Private Colleges Have a Scale Problem
If you haven’t seen it yet, take a look at this interactive New York Times article on the breakdown of how colleges enroll students across the economic spectrum and how those colleges improve (or don’t) students’ upward mobility. Many private schools enroll more students from the top 1% than the bottom 20% of the economic spectrum, and even the very economically diverse schools don’t get much past 15% or so from the bottom 20%. But even if every private college in the US started building classes where 20% of the students were from the bottom 20% of the socio-economic scale it would barely move the needle on the overall population. Public institutions, by their shear size, can have large impacts with relatively small percentage changes in the makeup of their student population.
Private Colleges Have a Diversity of Revenue Problem
If we assume that any change we can make to the expense of having a college open can be applied equally to private and public colleges, then private colleges are at one final disadvantage: They have limited revenue streams. Specifically private colleges are mostly funded through tuition (which includes federal financial aid money) and endowments/donations.

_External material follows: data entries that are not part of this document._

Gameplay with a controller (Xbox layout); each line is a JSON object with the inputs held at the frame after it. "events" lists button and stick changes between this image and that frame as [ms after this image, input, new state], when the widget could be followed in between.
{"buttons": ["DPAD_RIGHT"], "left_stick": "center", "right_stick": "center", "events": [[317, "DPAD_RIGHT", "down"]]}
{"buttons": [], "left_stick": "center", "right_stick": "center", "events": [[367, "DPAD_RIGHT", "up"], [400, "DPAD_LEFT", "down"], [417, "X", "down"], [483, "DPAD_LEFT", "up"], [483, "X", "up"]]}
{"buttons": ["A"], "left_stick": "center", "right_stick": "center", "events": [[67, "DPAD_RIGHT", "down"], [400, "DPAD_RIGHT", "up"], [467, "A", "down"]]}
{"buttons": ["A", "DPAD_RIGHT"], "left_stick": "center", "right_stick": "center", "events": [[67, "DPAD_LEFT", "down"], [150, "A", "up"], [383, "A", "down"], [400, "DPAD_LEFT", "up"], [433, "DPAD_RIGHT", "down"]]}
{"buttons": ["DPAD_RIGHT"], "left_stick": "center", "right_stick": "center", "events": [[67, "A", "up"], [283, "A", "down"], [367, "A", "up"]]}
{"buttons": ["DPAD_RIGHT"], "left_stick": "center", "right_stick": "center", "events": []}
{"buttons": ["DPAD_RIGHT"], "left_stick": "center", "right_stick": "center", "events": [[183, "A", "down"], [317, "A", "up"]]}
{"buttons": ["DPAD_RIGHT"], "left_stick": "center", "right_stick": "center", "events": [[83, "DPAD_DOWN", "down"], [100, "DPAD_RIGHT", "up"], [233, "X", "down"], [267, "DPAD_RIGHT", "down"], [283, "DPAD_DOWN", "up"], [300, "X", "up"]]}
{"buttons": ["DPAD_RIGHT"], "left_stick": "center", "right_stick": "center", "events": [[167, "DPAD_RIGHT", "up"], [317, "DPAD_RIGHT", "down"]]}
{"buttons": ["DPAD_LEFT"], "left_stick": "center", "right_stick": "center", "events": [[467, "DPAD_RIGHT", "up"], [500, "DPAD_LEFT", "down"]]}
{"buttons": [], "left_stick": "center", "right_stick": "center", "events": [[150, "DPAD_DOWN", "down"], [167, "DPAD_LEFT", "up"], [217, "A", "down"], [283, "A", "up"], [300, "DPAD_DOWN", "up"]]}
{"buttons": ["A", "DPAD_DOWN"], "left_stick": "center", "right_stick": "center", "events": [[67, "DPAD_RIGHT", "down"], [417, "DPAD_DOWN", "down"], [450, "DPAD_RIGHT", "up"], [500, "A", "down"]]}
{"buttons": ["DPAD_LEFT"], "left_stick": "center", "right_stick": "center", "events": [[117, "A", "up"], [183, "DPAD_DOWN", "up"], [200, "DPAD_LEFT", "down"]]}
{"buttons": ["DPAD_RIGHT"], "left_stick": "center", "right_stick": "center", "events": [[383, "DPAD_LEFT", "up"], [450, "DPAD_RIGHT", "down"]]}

For a private college to reduce the cost to a student in a real way (i.e. not by saddling the student with more debt), funding can only come from one place: philanthropy. I think it’s safe to say that most private colleges are endowment poor. Only a very few of the most endowed colleges can decrease costs to students through either lower tuition or targeted grants. Public institutions, on the other hand, have those sources available as well as another important one: state funding. While we have certainly seen a significant reduction in state funding, we are also seeing some states reinvest in higher education. It requires only the will of state leaders (and the people of the state) to reduce college costs for students. I’m not saying that change is easy, but it is possible and, I suspect, much more likely that large scale, across the board donations to private colleges.
As I said in the beginning, private colleges have no meaningful role to play in reducing the cost of higher education. There are too many systematic issues whose interplay keep them from moving the needle in any meaningful way. Does that mean private colleges should just give up and educate only the elite? I certainly hope not. Private colleges play a vital role in diversifying the landscape of higher education, and many are committed to serving under-served and under-resourced populations. But as a society, if we want to fix the issues with college costs, we must look to and support the public sector for solutions.